» WHAT THE TASK REQUIRES
The data that follows is to be copied exactly, with each image removed.

» PROVIDED RECORDS
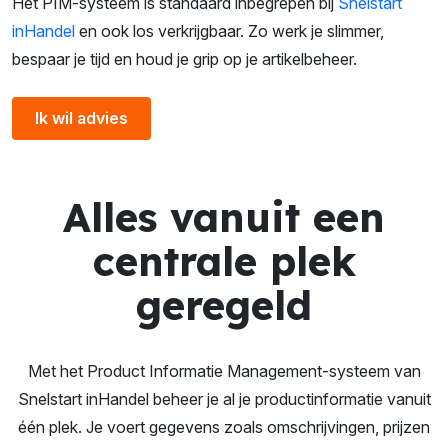
Het PIM-systeem is standaard inbegrepen bij
Snelstart
inHandel
en ook los verkrijgbaar. Zo werk je slimmer,
bespaar je tijd en houd je grip op je artikelbeheer.
Ik wil advies
Alles vanuit een
centrale plek
geregeld
Met het Product Informatie Management-systeem van
Snelstart inHandel beheer je al je productinformatie vanuit
één plek. Je voert gegevens zoals omschrijvingen, prijzen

» ANSWER SPACE
Het PIM-systeem is standaard inbegrepen bij
Snelstart
inHandel
en ook los verkrijgbaar. Zo werk je slimmer,
bespaar je tijd en houd je grip op je artikelbeheer.
Ik wil advies
Alles vanuit een
centrale plek
geregeld
Met het Product Informatie Management-systeem van
Snelstart inHandel beheer je al je productinformatie vanuit
één plek. Je voert gegevens zoals omschrijvingen, prijzen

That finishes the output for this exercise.